**Problem to solve:** Read the data below line by line and copy each one with "Welcome" in it.

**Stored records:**

---*---

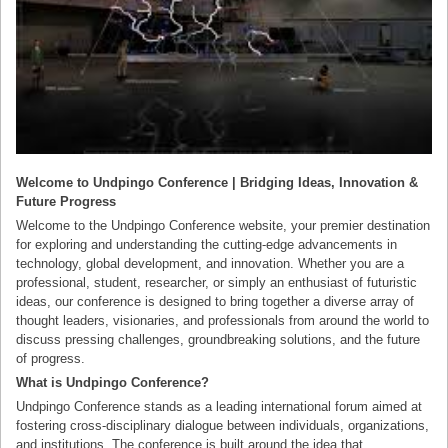
Welcome to Undpingo Conference | Bridging Ideas, Innovation &
Future Progress
Welcome to the Undpingo Conference website, your premier destination
for exploring and understanding the cutting-edge advancements in
technology, global development, and innovation. Whether you are a
professional, student, researcher, or simply an enthusiast of futuristic
ideas, our conference is designed to bring together a diverse array of
thought leaders, visionaries, and professionals from around the world to
discuss pressing challenges, groundbreaking solutions, and the future
of progress.
What is Undpingo Conference?
Undpingo Conference stands as a leading international forum aimed at
fostering cross-disciplinary dialogue between individuals, organizations,
and institutions. The conference is built around the idea that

---*---

**Response below:**
Welcome to Undpingo Conference | Bridging Ideas, Innovation &
Welcome to the Undpingo Conference website, your premier destination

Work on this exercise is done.